The initial outage on 10/22 was due to a specific connection causing failures within our System State Manager as there was a missing “connection tag” in Redox’s VPN configuration. This was preventing deploys within the VPN gateway essentially exacerbating a known bug within the VPN code. This caused the software to enter a bad status and restart. Once the configurations were adjusted deploys successfully resumed. On 10/24 customers experience a brief interruption with the ability to send Redox data as a result of the failover performed earlier to resolve the initial outage. There was a saturation within the rekeying connections attempting to established. This caused interruption to traffic as the tunnels could not process as it was overwhelmed with the rekey attempts. The service was restarted which resolved the saturation.

Impact on customers

Redox was receiving a TCP time out error while attempting to send transmission data to a small subset of customers that were specifically on the affected vhost. The total duration of the impact was for about two hours of time.

Learnings / Follow-ups

The Redox Infrastructure team is investigating advanced alerting within VPNs to notify teams of an issue before it becomes impactful.

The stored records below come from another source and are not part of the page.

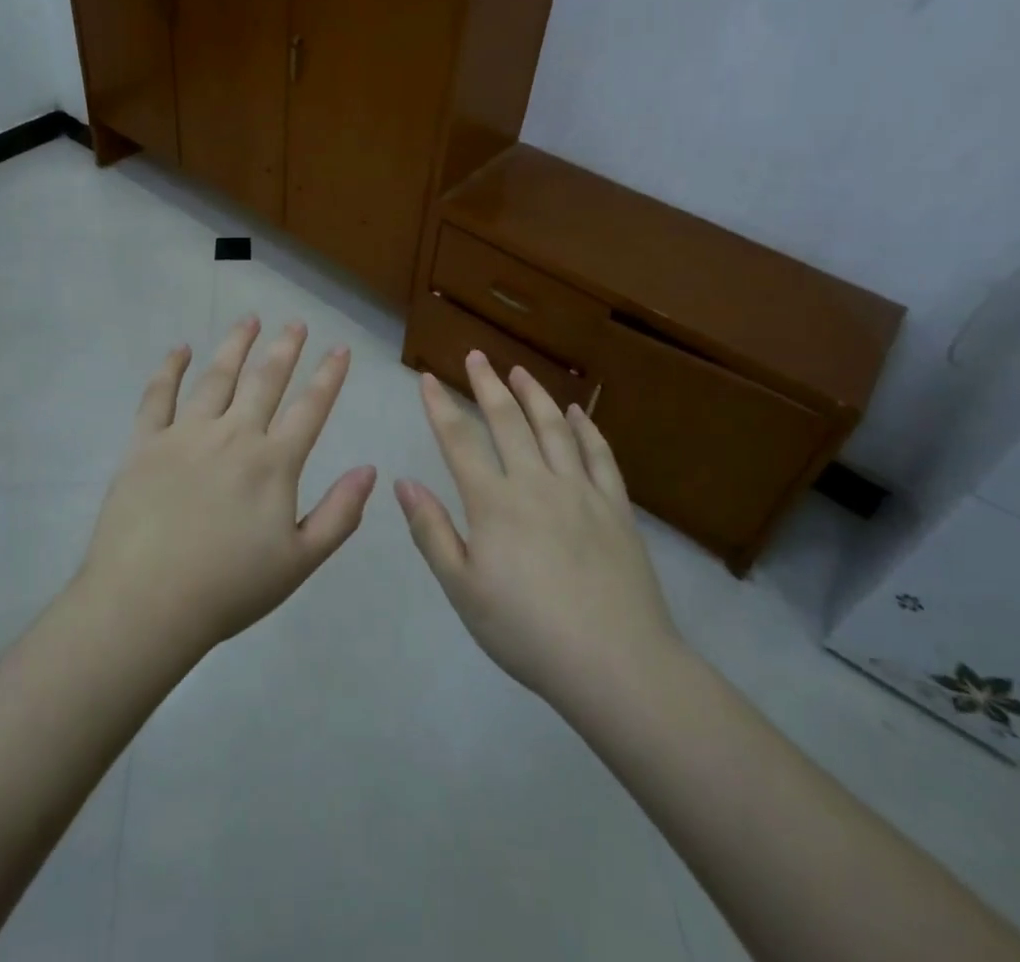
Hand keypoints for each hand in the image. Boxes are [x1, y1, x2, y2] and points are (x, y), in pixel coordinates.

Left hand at [75, 316, 376, 661]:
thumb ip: (339, 514)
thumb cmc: (229, 588)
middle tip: (296, 323)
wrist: (146, 603)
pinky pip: (158, 395)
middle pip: (265, 380)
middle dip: (285, 348)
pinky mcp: (145, 442)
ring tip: (250, 319)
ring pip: (217, 376)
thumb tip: (370, 470)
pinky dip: (170, 368)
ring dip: (236, 345)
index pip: (310, 408)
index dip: (329, 376)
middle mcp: (234, 435)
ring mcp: (186, 434)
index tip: (340, 349)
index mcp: (273, 462)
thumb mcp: (299, 562)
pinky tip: (181, 349)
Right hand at [397, 352, 682, 715]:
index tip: (427, 378)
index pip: (459, 441)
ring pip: (553, 428)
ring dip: (534, 395)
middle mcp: (535, 483)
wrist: (615, 663)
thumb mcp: (463, 590)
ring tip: (520, 371)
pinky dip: (585, 428)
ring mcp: (580, 490)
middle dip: (487, 385)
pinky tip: (576, 413)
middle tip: (476, 357)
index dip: (440, 407)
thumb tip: (403, 483)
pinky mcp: (615, 507)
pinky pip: (599, 455)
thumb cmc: (527, 631)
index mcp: (494, 503)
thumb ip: (432, 532)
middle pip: (507, 421)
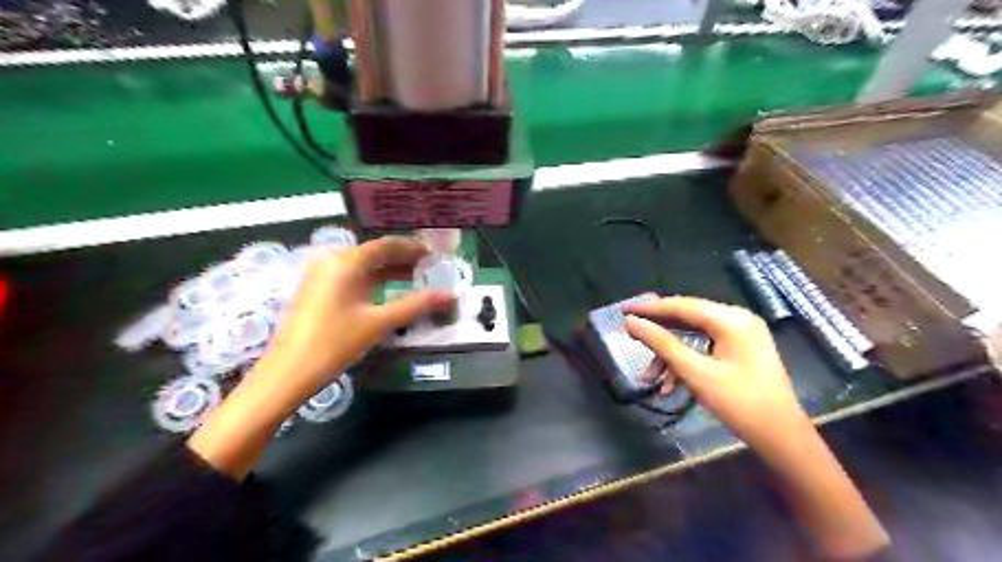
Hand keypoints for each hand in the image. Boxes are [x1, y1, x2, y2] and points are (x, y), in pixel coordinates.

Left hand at [252, 234, 452, 400]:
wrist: (289, 372)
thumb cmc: (335, 343)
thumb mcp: (379, 323)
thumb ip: (415, 305)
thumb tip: (449, 296)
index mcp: (345, 262)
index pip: (386, 245)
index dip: (412, 248)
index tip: (434, 254)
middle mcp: (332, 260)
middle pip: (374, 253)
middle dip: (403, 258)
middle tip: (430, 266)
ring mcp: (321, 274)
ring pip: (363, 265)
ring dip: (389, 269)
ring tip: (416, 277)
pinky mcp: (317, 289)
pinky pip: (351, 276)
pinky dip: (373, 279)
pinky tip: (388, 289)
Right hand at [623, 296, 804, 450]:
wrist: (782, 438)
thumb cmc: (740, 403)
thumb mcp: (695, 372)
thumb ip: (661, 343)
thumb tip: (631, 322)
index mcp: (731, 319)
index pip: (681, 305)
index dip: (649, 307)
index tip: (622, 309)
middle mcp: (737, 320)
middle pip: (686, 318)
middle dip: (658, 333)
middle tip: (630, 336)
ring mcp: (741, 335)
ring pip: (693, 336)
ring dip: (670, 355)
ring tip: (651, 378)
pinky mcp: (740, 350)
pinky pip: (704, 348)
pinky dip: (686, 362)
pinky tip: (670, 385)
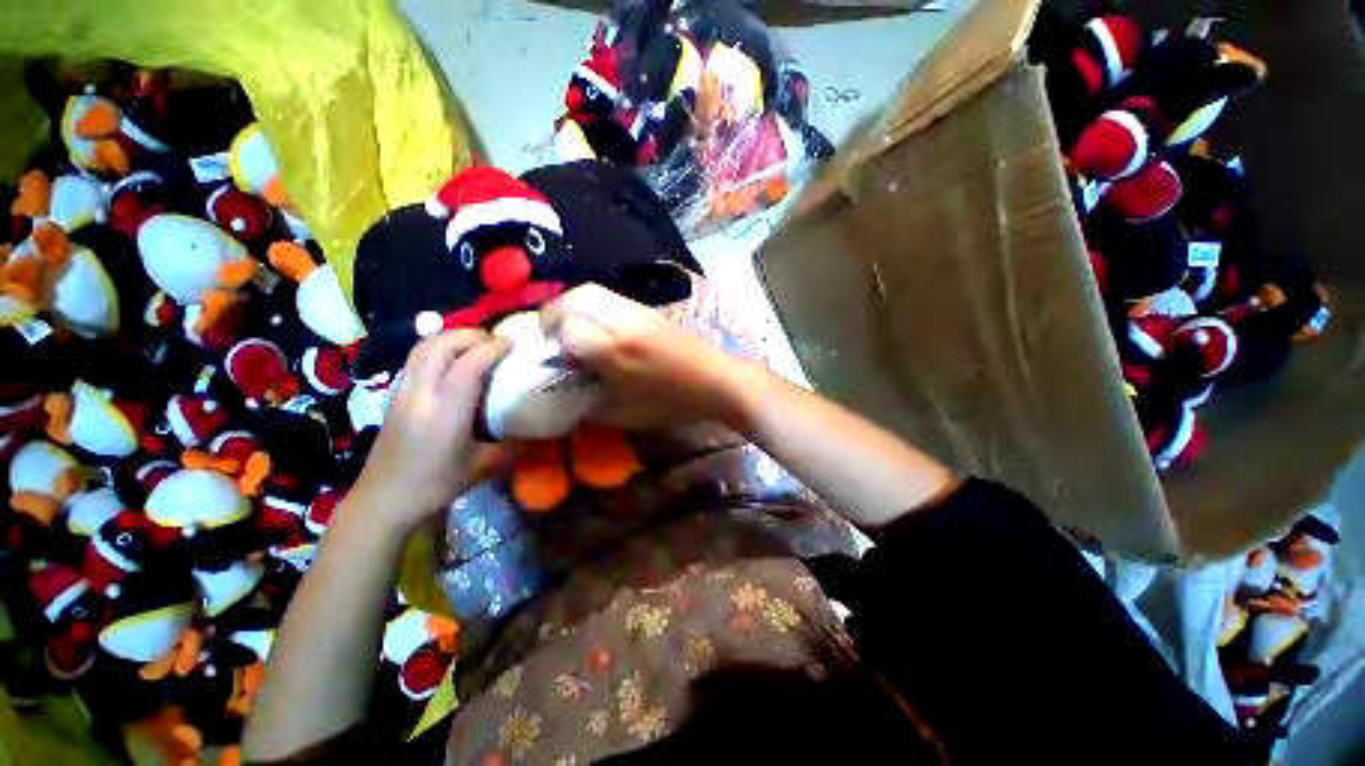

Redox is scaling to include an additional host that will provide elevation for well-distributed loads.

Posted Nov 04, 2020 - 15:21 CST

Resolved
This incident has been resolved.
Posted Oct 23, 2020 - 06:48 CDT
Monitoring
A fix has been implemented and we are monitoring the results.
Posted Oct 22, 2020 - 13:39 CDT
Investigating
We are currently investigating this issue.
Posted Oct 22, 2020 - 12:54 CDT
This incident affected: VPN.